Eleventh-grade winner, 2014 Archdiocese of Omaha Pro-Life Essay Contest

Pope John XXIII School, Elgin, and St. John the Baptist Parish, Petersburg

People with disabilities are viewed as “problems” in today’s society. Many people do not realize that just like us, people with disabilities are people too. These individuals may not look or behave the same way as we do, but God created each and every one of us so that makes us all one and the same. When people disrespect and undervalue disabled people, they are disrespecting God himself. All people of every race, gender or ability are made in the image and likeness of God.

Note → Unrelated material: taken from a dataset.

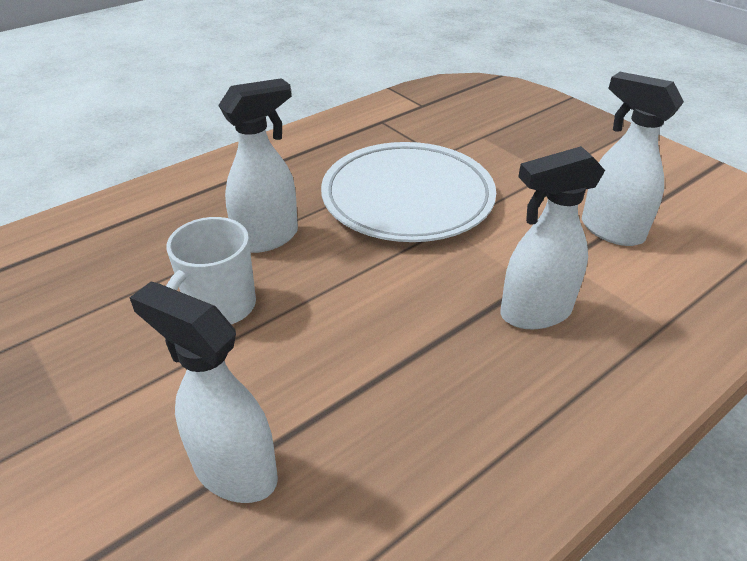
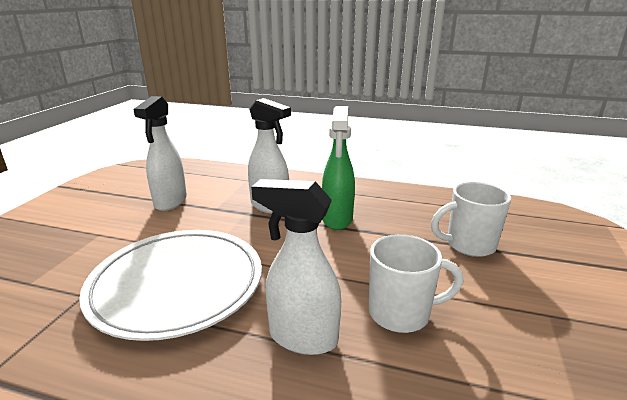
camera: 125 degrees left, 15 degrees down
(234, 471) = (468, 245): white spray bottle -> white mug
(437, 363) = (337, 219): none -> green spray bottle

As we respect God, we should respect everyone, including disabled people.

Disabled people may be seen as helpless and unimportant, but they can truly show what it means to “express love in action.”

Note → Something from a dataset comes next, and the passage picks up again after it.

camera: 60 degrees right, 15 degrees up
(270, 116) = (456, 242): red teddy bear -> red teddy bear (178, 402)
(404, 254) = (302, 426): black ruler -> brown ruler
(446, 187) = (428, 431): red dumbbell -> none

Deaf people are incapable of hearing so they rely solely on what they observe. A number of deaf people are incapable of speaking, also. This means that the only way they can convey their message or emotions is through their actions. This is why disabled people are great models for us on teaching us to “express love in action.” They are capable of showing their true love for someone just through their actions. Another way disabled people are examples of how to “express love in action” is the way they teach us to act. When you are around a disabled person long enough, you know how to and what gets their attention. You know how to appeal to their senses so that they respond to you. Many disabled people do not respond well to someone raising their voice to them or talking to them in a way that is forceful. When speaking to disabled people, we must learn to speak to them with love and care if we want them to show emotion back to us.

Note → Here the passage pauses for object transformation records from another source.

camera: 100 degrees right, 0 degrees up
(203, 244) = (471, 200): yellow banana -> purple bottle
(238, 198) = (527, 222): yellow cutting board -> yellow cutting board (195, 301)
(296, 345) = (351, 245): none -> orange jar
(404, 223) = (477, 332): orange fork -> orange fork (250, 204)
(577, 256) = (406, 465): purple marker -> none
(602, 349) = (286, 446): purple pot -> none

Disabled people most often act exactly how they feel at a certain time. If they are sad, they express sorrow or cry; if they are happy, they smile and maybe laugh; if they are angry, they will shake their fists or shake their head. Nothing stops disabled people from showing who they truly are. When they are able to show just how loving and caring they are, they show it with all their heart. Disabled people may seem different, but they are truly “Professors of Love.”